## Problems to work on
- 1) In the thread on room measurement mics, what is the room mainly used for?
- 2) Please pull out everything from "So – if frequency" down to "room reflections better." in the thread on room measurement mics.
- 3) Carry the thread on room measurement mics forward from its last post.

## Passage to read

────

Dan raises a good point about the mic being cardioid. Can’t say that I’ve ever seen one used for in-room measurements. Perhaps this is because an omni is more akin to the way our ears hear than a cardioid. :huh:

As for as your measurements being accurate with the calibration file you made, I expect that basic frequency response measurements should be at least as good as what you could get using an off-the-shelf measurement mic like the ECM8000 and our generic calibration file. The only problem I can see is that being cardioid, the mic will reject off-axis reflections a lot better than the usual omni capsule found in regular measurement mics. This could very well be why the comb filtering in your graph looks so “good” – i.e. minimal.

So – if frequency response is what you’re mainly interested in, you should be able to get reasonably accurate measurements with the mic you have w/ your calibration file. If you’re interested in seeing the effects of any acoustical treatments that you might add or subtract to the room, I’d suggest getting a more traditional measurement mic that will pick up the room reflections better.

Regards,
Wayne


----------



## nasp (Feb 12, 2010)

Thanks a lot for your answers. Really appreciate it! :T The reason I am taking the measurements is for mainly checking the frequency response of the room. The room is mainly used for mixing so I want it to be as accurate as I can get it for now(I am buying some more acoustic treatment, mainly bass traps) and to be able to know that I can trust what is coming out of the monitors and what I am really hearing. If in the end, I can use the baby bottle with the calibration file and can get a measurement that really reflects the rooms frequency response, then it would be great. If not, then maybe I should just purchase one of the mics that there is already a calibration file on the website. What do you think? Should buy one or do I really not need it?

────

## Data lines
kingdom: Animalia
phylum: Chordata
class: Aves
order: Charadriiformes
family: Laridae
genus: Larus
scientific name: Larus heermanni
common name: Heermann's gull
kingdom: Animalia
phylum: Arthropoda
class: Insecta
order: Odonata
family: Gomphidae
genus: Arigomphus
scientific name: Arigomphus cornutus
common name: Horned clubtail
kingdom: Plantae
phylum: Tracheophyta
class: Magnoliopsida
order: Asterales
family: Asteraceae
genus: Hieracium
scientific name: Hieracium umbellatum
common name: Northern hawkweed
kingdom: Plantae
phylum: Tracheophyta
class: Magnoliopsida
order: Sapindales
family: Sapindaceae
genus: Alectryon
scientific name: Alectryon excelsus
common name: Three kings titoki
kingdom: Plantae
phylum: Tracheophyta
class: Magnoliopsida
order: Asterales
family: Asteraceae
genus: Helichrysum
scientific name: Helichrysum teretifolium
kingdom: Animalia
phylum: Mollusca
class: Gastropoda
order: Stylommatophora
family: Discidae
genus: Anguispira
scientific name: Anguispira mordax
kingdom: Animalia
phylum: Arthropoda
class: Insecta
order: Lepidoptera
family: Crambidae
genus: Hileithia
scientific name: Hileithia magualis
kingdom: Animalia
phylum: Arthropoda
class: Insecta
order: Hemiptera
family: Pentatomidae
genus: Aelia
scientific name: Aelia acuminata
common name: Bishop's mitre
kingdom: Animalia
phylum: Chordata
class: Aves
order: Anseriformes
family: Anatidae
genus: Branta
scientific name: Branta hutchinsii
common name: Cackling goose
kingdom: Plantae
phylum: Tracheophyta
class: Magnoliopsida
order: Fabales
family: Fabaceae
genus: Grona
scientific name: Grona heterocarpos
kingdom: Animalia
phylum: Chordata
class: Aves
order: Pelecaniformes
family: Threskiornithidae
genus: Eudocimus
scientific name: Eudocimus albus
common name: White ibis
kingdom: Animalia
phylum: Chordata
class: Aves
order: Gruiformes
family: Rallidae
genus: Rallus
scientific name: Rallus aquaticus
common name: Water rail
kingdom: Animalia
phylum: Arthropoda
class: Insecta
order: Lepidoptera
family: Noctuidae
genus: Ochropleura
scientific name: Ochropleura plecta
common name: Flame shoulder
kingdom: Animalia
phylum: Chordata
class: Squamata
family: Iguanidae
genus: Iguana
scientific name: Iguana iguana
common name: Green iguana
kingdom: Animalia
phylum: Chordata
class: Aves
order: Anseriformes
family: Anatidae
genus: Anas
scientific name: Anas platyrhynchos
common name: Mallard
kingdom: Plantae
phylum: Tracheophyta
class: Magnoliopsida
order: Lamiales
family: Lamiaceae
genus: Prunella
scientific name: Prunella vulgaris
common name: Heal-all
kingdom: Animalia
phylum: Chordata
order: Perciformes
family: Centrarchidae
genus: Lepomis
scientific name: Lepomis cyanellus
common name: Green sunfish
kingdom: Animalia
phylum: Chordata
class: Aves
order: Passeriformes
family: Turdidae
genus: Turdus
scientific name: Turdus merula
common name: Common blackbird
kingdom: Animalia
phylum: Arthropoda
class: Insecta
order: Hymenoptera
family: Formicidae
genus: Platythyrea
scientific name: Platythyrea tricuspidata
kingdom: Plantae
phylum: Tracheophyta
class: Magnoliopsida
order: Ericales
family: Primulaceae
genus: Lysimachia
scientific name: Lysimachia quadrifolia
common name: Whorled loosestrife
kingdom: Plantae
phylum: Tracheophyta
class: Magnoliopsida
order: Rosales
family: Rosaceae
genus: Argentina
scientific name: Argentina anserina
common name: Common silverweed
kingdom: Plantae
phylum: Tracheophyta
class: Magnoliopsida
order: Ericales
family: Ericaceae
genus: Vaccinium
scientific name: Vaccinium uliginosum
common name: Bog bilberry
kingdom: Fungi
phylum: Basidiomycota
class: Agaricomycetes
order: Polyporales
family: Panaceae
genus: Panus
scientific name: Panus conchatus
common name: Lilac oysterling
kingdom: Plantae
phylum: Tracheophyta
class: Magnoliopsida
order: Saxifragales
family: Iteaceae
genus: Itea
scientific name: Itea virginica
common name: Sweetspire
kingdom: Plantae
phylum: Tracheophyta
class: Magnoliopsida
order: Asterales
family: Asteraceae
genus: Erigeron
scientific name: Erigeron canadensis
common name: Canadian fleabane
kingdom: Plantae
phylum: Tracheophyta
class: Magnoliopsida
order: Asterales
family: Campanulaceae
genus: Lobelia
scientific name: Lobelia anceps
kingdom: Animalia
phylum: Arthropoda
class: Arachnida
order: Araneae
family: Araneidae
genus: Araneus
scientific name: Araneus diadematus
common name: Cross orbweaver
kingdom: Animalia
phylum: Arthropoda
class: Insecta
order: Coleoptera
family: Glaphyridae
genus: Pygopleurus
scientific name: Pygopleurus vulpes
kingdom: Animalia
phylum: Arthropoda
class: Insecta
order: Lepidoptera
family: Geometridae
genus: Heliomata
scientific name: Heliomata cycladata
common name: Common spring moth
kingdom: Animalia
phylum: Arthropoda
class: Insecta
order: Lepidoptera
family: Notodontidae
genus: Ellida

────

## Results
- 1) Mixing.

- 2)
So – if frequency response is what you’re mainly interested in, you should be able to get reasonably accurate measurements with the mic you have w/ your calibration file. If you’re interested in seeing the effects of any acoustical treatments that you might add or subtract to the room, I’d suggest getting a more traditional measurement mic that will pick up the room reflections better.

- 3)
Thanks a lot
Spy


----------



## DanTheMan (Oct 12, 2009)

nasp said:


> Hi Dan,
> Thanks for replying. The speakers I used to take the measurement are 2 way active nearfield speakers, DynAudio BM6A. I placed the mic at ear position about 2-3 feet away from the speakers (exactly between the speakers where I sit) and took the measurement. If I load the calibration file for the baby bottle mic, will the measurement still not be accurate?
> 
> Thanks
> Spy


Nice speaker! Just heard them the other day and thought they sounded great. Maybe my favorite monitor. It was between them and the top of the line JBLs with each having their own strengths and weaknesses. The cost was similar as well.









For nearfield measurements like that you may want to set the gate at 3 msecs(or maybe up to 6 msec) or so to see what your ear will get prior to reflection. Of course if they are sitting on a table, close to a wall or something, you'll still get reflections in there. The bass response will drop off the graph, but that comb filtering might drop out of there as well. At that close of a distance that will be a better representation of what your ear will actually hear first and thus use for localization. You'll also notice that with a cardioid that your response varies a lot with distance and angle. I'm not sure how you would get a good measurement from that but it may be possible. I would just think that an omni would be much better. Got any friends with overhead omni mics?

Dan

edit: addendum, a 3msec gate will only give you a resolution of 333Hz, 6msec resolution 167 Hz and so on.


----------



## nasp (Feb 12, 2010)

yeap, i think they are great monitors!:bigsmile: I today received a reply from bluemic ( the manufacturer of the baby bottle):



> Sorry,
> 
> I do not have a frequency response chart to give you other than the one in the manual. Our mics were not designed to be used for calibration. I suggest using a mic designed for this purpose.
> 
> ...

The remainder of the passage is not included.